DESCRIPTION OF THE TASK:
Look below for the line containing "Fig 4. Spearman’s" and the line containing "Figure 3. Standard"; repeat exactly those two lines and all lines between them, and nothing else.

DATA SUPPLIED:
◆ ◆ ◆ ◆ ◆ ◆ ◆
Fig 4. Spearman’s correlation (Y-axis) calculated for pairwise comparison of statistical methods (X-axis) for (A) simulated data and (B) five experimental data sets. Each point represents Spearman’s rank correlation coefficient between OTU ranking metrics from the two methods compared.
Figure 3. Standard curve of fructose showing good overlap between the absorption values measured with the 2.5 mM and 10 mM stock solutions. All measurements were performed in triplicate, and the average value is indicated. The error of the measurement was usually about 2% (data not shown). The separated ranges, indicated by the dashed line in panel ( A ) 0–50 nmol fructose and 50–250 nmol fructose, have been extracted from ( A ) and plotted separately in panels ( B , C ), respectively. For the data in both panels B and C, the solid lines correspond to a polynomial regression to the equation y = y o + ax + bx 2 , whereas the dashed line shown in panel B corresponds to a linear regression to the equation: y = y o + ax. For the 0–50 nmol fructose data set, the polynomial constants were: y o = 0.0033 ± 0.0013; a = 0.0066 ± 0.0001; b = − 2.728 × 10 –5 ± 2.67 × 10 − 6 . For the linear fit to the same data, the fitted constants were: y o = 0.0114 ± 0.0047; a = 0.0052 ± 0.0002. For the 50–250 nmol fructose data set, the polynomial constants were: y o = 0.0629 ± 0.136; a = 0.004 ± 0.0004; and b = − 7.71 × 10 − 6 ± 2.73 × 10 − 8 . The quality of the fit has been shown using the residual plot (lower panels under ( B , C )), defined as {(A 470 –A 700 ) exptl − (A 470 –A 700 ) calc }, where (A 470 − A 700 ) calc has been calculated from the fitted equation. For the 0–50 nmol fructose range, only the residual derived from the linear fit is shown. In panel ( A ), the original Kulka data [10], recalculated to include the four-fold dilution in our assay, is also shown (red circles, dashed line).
◆ ◆ ◆ ◆ ◆ ◆ ◆
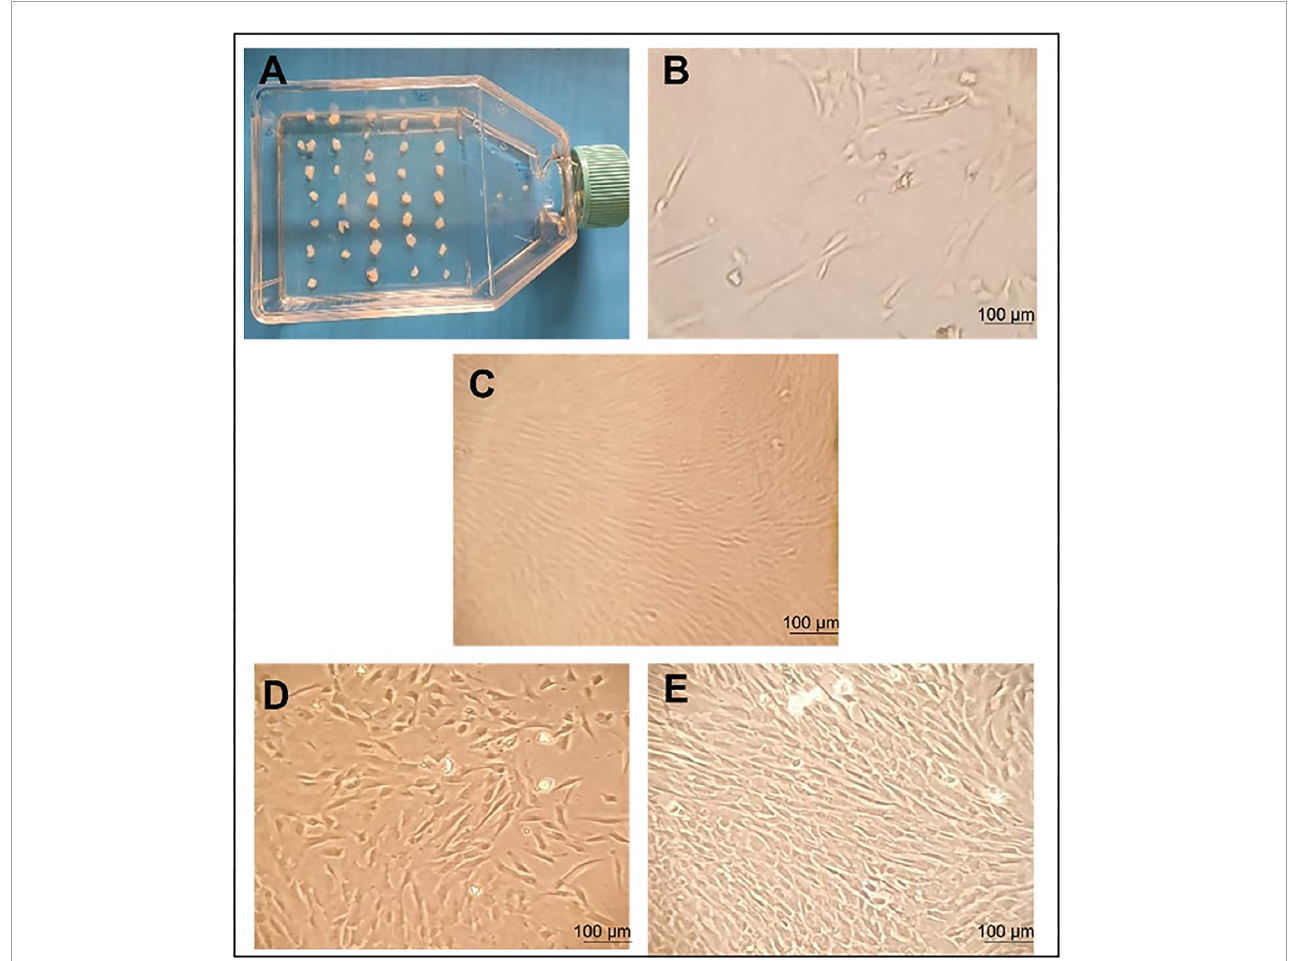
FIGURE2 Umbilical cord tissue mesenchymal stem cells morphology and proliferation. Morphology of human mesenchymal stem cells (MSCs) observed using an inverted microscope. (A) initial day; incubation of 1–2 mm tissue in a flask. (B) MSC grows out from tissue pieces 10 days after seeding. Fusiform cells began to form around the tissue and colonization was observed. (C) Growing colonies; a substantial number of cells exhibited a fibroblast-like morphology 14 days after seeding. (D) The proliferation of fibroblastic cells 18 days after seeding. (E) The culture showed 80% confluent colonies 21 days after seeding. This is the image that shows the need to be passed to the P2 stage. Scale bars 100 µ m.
◆ ◆ ◆ ◆ ◆ ◆ ◆
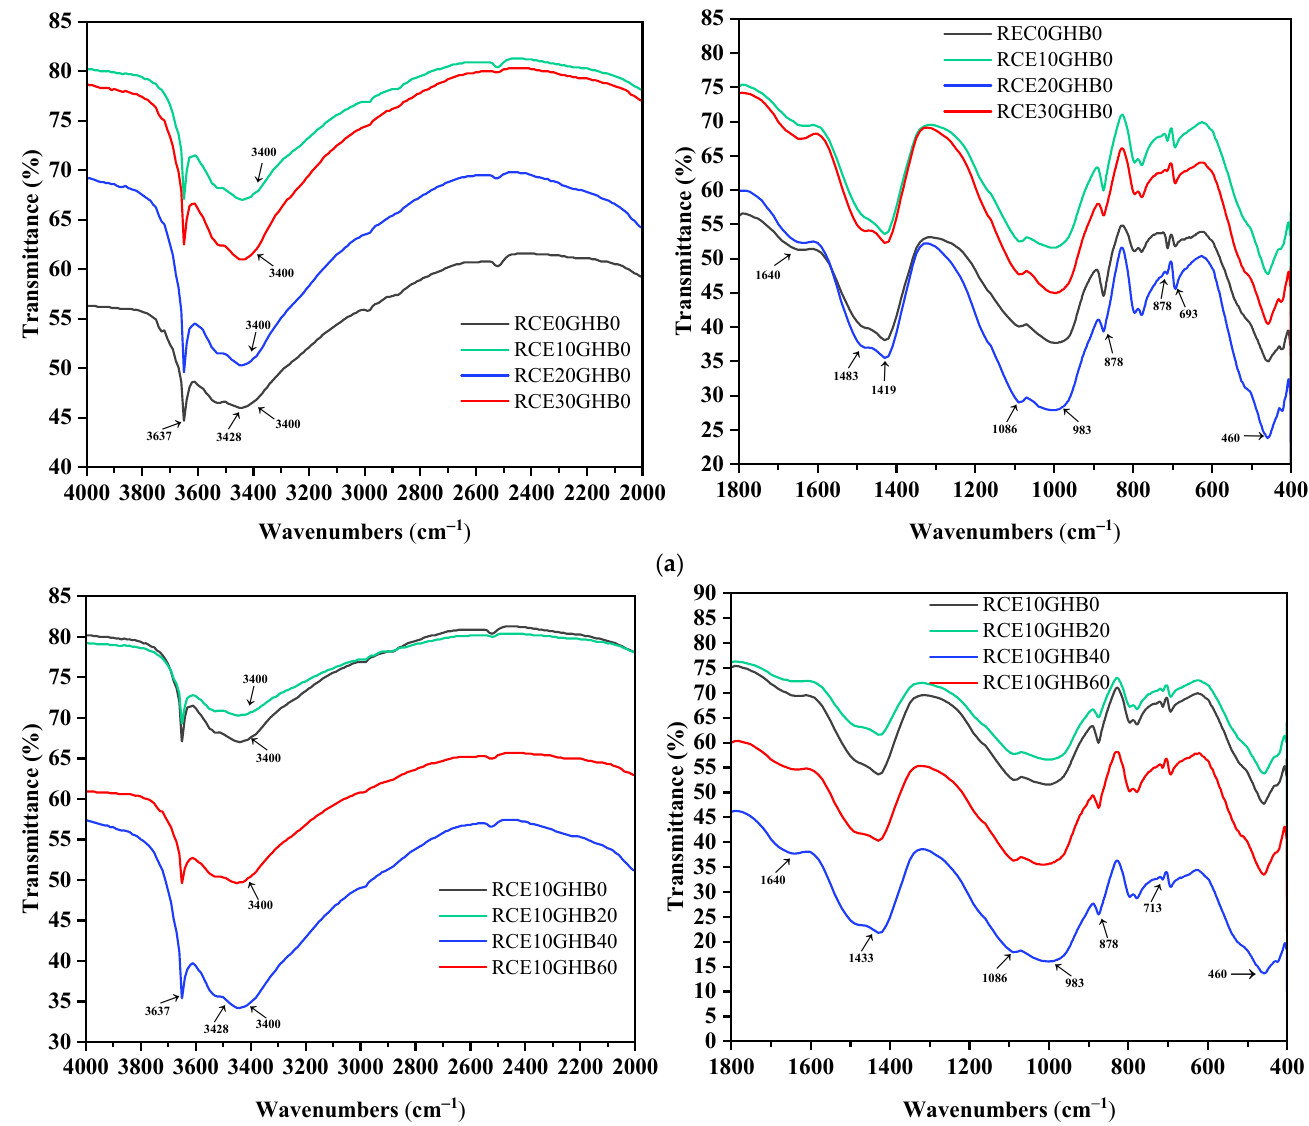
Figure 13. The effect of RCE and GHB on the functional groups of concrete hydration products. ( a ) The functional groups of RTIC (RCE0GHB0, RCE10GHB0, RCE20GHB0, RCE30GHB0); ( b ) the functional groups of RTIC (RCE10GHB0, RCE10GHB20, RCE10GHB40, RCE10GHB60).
◆ ◆ ◆ ◆ ◆ ◆ ◆
EXERCISE RESULT:
Fig 4. Spearman’s correlation (Y-axis) calculated for pairwise comparison of statistical methods (X-axis) for (A) simulated data and (B) five experimental data sets. Each point represents Spearman’s rank correlation coefficient between OTU ranking metrics from the two methods compared.
Figure 3. Standard curve of fructose showing good overlap between the absorption values measured with the 2.5 mM and 10 mM stock solutions. All measurements were performed in triplicate, and the average value is indicated. The error of the measurement was usually about 2% (data not shown). The separated ranges, indicated by the dashed line in panel ( A ) 0–50 nmol fructose and 50–250 nmol fructose, have been extracted from ( A ) and plotted separately in panels ( B , C ), respectively. For the data in both panels B and C, the solid lines correspond to a polynomial regression to the equation y = y o + ax + bx 2 , whereas the dashed line shown in panel B corresponds to a linear regression to the equation: y = y o + ax. For the 0–50 nmol fructose data set, the polynomial constants were: y o = 0.0033 ± 0.0013; a = 0.0066 ± 0.0001; b = − 2.728 × 10 –5 ± 2.67 × 10 − 6 . For the linear fit to the same data, the fitted constants were: y o = 0.0114 ± 0.0047; a = 0.0052 ± 0.0002. For the 50–250 nmol fructose data set, the polynomial constants were: y o = 0.0629 ± 0.136; a = 0.004 ± 0.0004; and b = − 7.71 × 10 − 6 ± 2.73 × 10 − 8 . The quality of the fit has been shown using the residual plot (lower panels under ( B , C )), defined as {(A 470 –A 700 ) exptl − (A 470 –A 700 ) calc }, where (A 470 − A 700 ) calc has been calculated from the fitted equation. For the 0–50 nmol fructose range, only the residual derived from the linear fit is shown. In panel ( A ), the original Kulka data [10], recalculated to include the four-fold dilution in our assay, is also shown (red circles, dashed line).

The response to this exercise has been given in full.